To a scholar of ancient Greece almost all the cultural contact was happening between Greece and people who were to the East and the South. I mean, it is absolutely the case that the texts and the cultural artifacts that were produced in ancient Greece and Rome, and other parts of the Mediterranean, become really important later on in Western European history. In a sense, you can think of ancient Greece and Rome as really important foundations for Western European literature and culture.

So, it’s not that there is no Western canon, it’s that it’s created in hindsight?

Exactly. The narrative is never as neat and as teleological as we want it to be. It’s very much constructed at any moment in time, usually with an agenda in mind. When you talk about Greek literature being rediscovered in the Renaissance, which is a line that people use, Greek literature was never lost. People were talking about it all along, in what we call the Byzantine Empire. It’s just a different narrative.

Imagine someone is coming onto the Internet for the first time…

Lucky them!

They might stumble across something in a pickup artist forum that suggests reading Ovid. What would your advice be for a layperson to read these texts with a smart, critical eye?

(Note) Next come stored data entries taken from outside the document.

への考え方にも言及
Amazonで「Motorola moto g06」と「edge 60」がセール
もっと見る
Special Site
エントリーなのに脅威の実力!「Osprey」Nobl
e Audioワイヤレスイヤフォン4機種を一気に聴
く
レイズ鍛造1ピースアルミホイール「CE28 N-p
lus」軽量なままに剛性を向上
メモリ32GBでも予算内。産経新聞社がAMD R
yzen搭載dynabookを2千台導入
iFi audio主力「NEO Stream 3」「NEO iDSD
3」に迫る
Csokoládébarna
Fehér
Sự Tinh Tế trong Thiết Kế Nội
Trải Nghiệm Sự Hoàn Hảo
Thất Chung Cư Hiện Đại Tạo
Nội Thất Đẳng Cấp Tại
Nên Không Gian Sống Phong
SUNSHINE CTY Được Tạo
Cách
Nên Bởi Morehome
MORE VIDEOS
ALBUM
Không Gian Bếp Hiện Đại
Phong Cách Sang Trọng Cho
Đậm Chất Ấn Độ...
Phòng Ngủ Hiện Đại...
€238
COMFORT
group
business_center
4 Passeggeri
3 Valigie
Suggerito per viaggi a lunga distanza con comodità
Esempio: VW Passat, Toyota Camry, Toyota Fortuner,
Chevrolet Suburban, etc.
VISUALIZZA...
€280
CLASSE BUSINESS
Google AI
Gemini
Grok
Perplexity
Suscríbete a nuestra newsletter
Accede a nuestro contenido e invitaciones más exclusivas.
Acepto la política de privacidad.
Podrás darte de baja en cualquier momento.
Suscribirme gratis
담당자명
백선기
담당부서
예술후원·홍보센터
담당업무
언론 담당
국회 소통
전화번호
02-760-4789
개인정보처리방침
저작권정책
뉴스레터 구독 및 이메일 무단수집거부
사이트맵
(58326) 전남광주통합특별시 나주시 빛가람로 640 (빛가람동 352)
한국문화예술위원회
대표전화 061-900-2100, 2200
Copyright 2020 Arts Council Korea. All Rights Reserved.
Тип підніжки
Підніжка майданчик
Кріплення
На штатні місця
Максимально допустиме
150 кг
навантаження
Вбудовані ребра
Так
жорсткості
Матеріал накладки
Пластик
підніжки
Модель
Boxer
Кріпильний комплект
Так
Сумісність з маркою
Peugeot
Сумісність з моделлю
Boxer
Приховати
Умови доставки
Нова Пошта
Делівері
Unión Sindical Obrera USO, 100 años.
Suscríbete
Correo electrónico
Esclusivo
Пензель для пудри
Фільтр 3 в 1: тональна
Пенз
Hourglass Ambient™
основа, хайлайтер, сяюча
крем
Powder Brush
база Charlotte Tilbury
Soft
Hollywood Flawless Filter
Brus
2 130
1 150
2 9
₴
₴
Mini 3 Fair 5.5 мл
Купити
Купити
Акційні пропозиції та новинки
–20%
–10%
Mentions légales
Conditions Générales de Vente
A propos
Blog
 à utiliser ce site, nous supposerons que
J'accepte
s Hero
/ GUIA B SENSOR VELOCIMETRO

It depends on how much time they have! For example, if you read almost anything about Ovid that is written by somebody who has read a lot of Ovid, they will talk about how difficult Ovid is to pin down and his literariness and all those issues that make it much, much harder to say that Ovid “means” anything specifically. When pickup artists say things like, “Ovid shows that women have always been the same,” that implies a reading of Ovid that almost nobody who has studied Ovid would support.

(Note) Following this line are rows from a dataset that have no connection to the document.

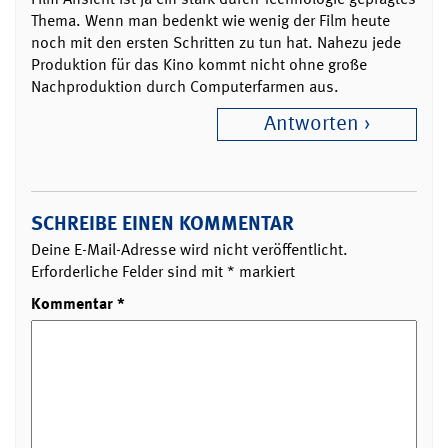
Thema. Wenn man bedenkt wie wenig der Film heute
noch mit den ersten Schritten zu tun hat. Nahezu jede
Produktion für das Kino kommt nicht ohne große
Nachproduktion durch Computerfarmen aus.
Antworten
SCHREIBE EINEN KOMMENTAR
Deine E-Mail-Adresse wird nicht veröffentlicht.
Erforderliche Felder sind mit
*
markiert
Kommentar
*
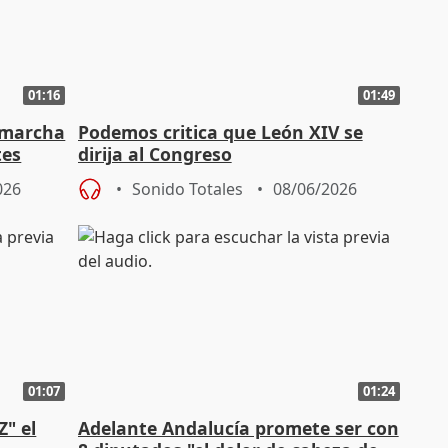
01:16
01:49
 marcha
Podemos critica que León XIV se
tes
dirija al Congreso
026
Sonido Totales
08/06/2026
01:07
01:24
Z" el
Adelante Andalucía promete ser con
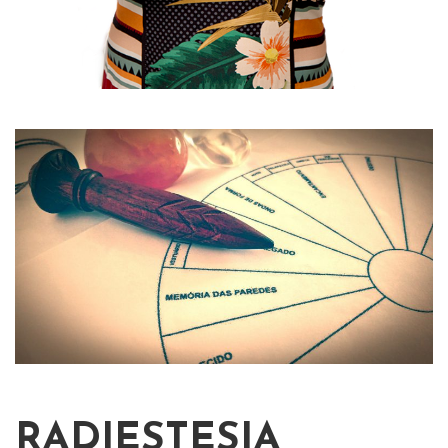
RADIESTESIA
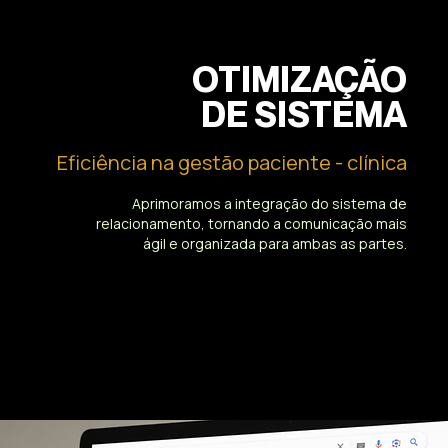
OTIMIZAÇÃO
DE SISTEMA
Eficiência na gestão paciente - clínica
Aprimoramos a integração do sistema de
relacionamento, tornando a comunicação mais
ágil e organizada para ambas as partes.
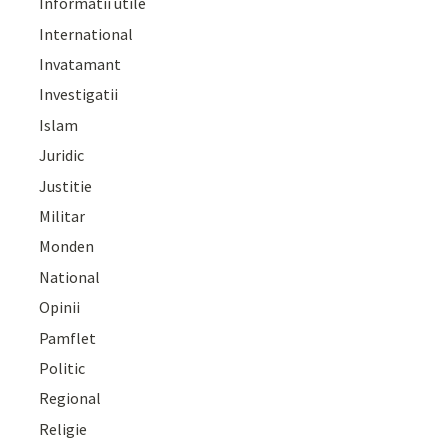
Informatii utile
International
Invatamant
Investigatii
Islam
Juridic
Justitie
Militar
Monden
National
Opinii
Pamflet
Politic
Regional
Religie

Would it be fair to say that if you encounter somebody arguing that some ancient writer teaches us something simple, that’s probably not the whole story?

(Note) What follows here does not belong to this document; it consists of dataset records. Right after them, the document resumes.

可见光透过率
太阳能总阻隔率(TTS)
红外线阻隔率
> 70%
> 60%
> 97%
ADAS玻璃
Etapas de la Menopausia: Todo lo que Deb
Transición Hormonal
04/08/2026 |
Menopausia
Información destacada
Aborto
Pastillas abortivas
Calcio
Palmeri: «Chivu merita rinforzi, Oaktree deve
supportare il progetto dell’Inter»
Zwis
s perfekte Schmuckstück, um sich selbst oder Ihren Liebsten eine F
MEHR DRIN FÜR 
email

That’s safe to say. And it’s not just Red Pill-types who are guilty of that. There’s always a “yeah but” and then a giant string of objections you can make to any simplistic reading. But I think that’s also why people don’t like talking to scholars about these kinds of issues, because it’s so hard to get us to say anything really definitive.

You also discuss in the book that the same texts — namely, Ovid’s Metamorphoses — have been the subject of controversy over whether they might benefit from content warnings for descriptions of rape. Do you have any advice for people reading such texts that they might find problematic?

Find the best translation you can and really read the introduction before you start. My personal experience with content warnings and trigger warnings is not typically that people do not want to engage with the material. It’s that they want to be prepared. They want to know what they’re dealing with. On the other hand, there’s something to be said for coming to a text without some scholar’s ideas and arguments, coming to it with fresh eyes. So there’s a trade-off implied there.

Was there anything you found in your research that really surprised you?

Some of the texts that they deal with are really quite obscure. [It’s] not to classicists, but Xenophon’s Oeconomicus, for example — that’s not something your average layperson will have heard of. How wide-ranging they’re willing to be within the corpus of ancient literature to look for ideas that will support their views, that really surprised me.

What did you make of that?

It seems that there’s kind of a weird sort of macho performance of erudition where you would then see in the comments section tons of people saying, “I’ve never heard of this text before, this is so fascinating,” but you’d also see a few people showing off that they knew what the writer was talking about — and sometimes getting things really wrong, which to me was funny.

I remember seeing an article on Marcus Aurelius and somebody was saying in the comments, “If you really want to be a pimp,” — which I think is the word he used — “you should read it in the original Latin.” Marcus Aurelius originally wrote in Greek. So… yeah.